▶ **Tasks for this exercise**
1. In the seminar listing, which two institutions are the leaders of the Personation seminar affiliated with?
2. Please reproduce the seminar listing verbatim from "Bodies multiply in" up to and including "lifecycle, including corpses.".

Document segment: Begin

28. Performing Bodies in Early Modern Drama

Harry R. McCarthy (University of Exeter) and Eleanor K. Rycroft (Bristol University)

Bodies multiply in early modern drama. This seminar will examine the staging of bodies in historical and contemporary performance, questioning the singularity of “the body” on a stage which bodied forth, and resisted, dominant ideas and assumptions. Participants may wish to consider bodies in plural or in part/s; bodies stilled or in motion; racialized/classed/disabled/gendered/animal bodies; the material cultures of bodies; and bodies at different points of the lifecycle, including corpses.

29. Personation

Emily MacLeod (Penn State Harrisburg) and Bailey Sincox (Princeton University)

This seminar foregrounds how early modern theories and practices of acting (or “personating”) shape and are shaped by constructions of character and/or identity. Its objective is to re-theorize the ways in which perceptions of (fictional, performed) character and (real, lived) identity overlap and diverge in a play’s stage history. The seminar especially encourages work in premodern critical race studies, early modern trans studies, theories of gender and sexuality, and disability studies.

30. PlayTime: Theatre History and the Question of Staging Time

Liam Thomas Daley (University of Maryland, College Park) and Melanie Rio (University of Maryland)

Document segment: End
Provided information: Begin

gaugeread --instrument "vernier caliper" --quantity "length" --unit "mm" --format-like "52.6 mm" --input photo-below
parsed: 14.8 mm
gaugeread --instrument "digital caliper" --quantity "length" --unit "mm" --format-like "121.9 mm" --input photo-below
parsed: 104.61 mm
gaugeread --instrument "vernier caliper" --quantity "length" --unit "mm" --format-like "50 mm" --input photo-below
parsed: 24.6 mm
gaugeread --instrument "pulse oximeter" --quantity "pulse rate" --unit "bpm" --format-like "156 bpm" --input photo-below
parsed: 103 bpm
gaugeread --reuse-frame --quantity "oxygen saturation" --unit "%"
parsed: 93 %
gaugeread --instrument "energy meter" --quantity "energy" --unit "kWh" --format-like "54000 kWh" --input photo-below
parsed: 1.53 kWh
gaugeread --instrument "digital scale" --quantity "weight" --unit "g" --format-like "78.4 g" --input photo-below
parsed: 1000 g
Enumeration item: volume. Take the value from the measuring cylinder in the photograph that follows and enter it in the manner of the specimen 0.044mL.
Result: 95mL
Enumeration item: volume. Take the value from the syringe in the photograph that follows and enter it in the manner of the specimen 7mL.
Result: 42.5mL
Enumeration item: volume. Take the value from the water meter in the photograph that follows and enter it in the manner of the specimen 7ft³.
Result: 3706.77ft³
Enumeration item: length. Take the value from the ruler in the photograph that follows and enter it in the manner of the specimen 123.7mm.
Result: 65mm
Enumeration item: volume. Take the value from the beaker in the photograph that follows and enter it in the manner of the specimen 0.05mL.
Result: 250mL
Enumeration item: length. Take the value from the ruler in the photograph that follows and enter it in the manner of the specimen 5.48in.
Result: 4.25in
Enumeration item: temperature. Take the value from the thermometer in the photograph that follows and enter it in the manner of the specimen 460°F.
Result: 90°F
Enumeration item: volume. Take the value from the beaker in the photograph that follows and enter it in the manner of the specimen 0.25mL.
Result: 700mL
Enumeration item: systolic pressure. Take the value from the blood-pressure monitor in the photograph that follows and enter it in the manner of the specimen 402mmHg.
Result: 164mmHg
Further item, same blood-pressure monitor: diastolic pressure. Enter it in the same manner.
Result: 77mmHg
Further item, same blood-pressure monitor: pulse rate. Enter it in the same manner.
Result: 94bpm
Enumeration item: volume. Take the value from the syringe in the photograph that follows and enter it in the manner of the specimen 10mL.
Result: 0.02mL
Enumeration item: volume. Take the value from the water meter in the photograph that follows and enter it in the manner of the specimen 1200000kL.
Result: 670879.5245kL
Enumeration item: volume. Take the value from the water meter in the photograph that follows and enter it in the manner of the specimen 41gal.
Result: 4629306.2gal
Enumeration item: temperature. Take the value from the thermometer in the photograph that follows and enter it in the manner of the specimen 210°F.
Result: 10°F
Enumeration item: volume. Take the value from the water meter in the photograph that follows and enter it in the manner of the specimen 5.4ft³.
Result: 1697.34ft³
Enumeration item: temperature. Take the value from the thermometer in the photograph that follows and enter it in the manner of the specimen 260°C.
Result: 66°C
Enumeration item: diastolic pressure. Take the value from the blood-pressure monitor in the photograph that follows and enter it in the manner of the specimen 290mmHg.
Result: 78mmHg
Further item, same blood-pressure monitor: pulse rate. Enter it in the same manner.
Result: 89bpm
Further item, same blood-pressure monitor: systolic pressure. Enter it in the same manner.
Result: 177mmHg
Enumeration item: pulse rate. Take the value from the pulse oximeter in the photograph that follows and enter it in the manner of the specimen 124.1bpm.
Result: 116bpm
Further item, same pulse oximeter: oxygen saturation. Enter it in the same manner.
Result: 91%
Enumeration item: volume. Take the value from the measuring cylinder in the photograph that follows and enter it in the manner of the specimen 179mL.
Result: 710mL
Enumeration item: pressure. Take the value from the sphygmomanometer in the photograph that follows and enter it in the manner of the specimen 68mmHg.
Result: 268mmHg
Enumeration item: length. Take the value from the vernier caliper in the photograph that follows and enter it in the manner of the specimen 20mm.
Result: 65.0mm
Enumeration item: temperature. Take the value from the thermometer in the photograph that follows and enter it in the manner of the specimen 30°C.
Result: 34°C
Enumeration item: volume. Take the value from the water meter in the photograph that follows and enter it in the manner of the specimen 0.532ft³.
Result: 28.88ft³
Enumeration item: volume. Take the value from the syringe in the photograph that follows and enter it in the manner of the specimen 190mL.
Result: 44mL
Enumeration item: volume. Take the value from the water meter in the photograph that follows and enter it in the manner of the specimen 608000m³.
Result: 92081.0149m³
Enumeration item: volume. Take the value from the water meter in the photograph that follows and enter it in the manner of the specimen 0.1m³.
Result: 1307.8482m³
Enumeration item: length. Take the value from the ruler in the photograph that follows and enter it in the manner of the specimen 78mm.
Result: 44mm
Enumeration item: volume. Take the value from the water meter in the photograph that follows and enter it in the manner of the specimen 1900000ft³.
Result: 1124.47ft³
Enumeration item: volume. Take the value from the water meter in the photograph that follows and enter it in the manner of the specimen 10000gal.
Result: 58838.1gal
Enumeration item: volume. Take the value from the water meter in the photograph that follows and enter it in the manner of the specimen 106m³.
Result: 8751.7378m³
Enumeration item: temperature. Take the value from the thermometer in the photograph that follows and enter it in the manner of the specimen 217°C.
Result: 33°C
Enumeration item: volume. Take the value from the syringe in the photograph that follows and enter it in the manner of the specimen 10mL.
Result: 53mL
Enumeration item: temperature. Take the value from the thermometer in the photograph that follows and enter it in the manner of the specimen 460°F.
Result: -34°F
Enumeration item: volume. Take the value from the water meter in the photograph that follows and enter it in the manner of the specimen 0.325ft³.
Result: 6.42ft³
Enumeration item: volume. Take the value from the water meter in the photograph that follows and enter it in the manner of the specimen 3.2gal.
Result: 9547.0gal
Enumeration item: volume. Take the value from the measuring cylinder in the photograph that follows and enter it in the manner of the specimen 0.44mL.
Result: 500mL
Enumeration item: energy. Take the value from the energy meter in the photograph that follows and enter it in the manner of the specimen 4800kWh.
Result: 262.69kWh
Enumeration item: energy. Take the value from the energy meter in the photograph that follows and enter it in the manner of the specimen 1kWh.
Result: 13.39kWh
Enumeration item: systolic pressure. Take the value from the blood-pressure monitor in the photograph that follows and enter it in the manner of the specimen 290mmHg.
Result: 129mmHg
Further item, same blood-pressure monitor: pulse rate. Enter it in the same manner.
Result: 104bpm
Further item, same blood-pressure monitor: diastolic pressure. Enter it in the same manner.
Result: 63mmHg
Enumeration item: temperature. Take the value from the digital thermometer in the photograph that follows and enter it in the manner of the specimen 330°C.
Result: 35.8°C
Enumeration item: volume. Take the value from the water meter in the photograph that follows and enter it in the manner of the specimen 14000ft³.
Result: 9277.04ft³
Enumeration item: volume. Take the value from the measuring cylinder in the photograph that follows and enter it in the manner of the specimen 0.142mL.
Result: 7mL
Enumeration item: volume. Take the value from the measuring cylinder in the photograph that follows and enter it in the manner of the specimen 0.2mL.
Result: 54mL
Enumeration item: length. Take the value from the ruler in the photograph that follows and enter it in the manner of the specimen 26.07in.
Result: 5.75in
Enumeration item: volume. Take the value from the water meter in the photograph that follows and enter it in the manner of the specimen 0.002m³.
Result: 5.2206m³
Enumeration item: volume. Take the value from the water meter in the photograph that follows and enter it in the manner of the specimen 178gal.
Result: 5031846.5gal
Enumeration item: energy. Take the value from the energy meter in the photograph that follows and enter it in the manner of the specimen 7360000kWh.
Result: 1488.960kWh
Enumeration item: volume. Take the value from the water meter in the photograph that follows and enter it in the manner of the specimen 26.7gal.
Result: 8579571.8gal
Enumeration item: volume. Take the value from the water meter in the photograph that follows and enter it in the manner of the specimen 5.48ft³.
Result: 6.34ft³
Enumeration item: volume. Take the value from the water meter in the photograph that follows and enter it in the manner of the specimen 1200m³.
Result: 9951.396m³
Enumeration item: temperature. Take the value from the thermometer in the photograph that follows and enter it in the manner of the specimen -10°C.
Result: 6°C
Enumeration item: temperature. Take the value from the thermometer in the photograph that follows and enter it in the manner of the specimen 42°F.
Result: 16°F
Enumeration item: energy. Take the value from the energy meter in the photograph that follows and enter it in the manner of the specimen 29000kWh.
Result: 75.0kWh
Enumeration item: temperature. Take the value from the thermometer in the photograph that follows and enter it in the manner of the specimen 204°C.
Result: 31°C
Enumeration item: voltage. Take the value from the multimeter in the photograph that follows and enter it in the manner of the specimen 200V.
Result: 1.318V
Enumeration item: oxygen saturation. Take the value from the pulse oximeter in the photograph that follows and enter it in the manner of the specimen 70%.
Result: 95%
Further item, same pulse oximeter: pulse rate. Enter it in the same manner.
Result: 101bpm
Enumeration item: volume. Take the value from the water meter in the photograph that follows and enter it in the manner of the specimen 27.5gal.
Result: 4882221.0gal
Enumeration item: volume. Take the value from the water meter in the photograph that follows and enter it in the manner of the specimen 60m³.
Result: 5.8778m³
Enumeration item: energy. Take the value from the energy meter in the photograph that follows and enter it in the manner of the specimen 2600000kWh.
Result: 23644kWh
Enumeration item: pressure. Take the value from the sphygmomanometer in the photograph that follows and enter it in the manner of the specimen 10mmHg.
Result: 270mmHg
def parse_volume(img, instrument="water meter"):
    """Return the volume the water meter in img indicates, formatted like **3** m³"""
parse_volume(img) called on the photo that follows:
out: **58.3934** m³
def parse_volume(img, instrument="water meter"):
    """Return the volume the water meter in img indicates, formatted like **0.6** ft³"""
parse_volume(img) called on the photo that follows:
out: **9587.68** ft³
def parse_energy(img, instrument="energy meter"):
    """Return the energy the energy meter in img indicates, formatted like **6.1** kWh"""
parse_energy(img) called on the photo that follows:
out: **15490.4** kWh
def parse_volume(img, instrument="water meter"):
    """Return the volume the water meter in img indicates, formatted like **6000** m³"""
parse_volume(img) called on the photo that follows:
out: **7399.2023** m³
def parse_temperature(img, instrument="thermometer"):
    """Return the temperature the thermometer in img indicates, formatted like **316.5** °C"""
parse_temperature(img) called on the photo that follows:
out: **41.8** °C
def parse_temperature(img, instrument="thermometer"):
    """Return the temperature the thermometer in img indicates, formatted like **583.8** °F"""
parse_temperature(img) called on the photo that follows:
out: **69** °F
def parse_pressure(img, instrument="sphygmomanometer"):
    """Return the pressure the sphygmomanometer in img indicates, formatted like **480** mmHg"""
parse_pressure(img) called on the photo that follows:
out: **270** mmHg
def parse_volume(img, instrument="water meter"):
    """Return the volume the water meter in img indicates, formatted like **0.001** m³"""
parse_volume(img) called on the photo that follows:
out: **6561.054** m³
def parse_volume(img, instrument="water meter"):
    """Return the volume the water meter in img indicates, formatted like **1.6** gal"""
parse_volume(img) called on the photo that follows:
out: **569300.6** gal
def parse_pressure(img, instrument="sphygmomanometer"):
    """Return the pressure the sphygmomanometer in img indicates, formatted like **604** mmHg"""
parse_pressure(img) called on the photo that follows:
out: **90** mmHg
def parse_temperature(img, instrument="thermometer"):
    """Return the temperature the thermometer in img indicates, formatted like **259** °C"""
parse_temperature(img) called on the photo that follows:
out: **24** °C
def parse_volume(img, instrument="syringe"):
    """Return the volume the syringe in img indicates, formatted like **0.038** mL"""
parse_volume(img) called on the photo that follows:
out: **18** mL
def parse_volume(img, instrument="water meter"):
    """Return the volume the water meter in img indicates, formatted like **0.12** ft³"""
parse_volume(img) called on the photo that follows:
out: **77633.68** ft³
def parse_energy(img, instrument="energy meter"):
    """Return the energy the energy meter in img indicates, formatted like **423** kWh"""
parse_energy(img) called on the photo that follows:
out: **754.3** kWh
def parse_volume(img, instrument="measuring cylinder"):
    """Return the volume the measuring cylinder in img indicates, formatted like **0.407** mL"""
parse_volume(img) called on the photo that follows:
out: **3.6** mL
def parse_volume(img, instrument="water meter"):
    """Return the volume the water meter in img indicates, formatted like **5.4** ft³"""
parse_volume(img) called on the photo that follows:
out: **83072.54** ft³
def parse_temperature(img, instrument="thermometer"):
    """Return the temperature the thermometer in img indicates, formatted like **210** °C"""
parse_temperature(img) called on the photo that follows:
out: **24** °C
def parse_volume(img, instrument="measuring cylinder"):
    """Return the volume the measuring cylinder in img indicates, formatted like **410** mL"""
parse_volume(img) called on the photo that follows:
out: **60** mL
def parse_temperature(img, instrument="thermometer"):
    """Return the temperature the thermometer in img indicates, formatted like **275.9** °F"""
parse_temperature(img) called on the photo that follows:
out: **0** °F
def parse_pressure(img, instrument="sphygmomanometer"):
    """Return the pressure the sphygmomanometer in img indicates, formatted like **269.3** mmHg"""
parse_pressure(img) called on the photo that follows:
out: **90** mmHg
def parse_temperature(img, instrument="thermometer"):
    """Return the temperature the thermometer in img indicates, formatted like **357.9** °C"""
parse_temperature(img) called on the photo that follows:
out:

Provided information: End

▶ **Solutions by task**
1. Penn State Harrisburg and Princeton University.

2.
Bodies multiply in early modern drama. This seminar will examine the staging of bodies in historical and contemporary performance, questioning the singularity of “the body” on a stage which bodied forth, and resisted, dominant ideas and assumptions. Participants may wish to consider bodies in plural or in part/s; bodies stilled or in motion; racialized/classed/disabled/gendered/animal bodies; the material cultures of bodies; and bodies at different points of the lifecycle, including corpses.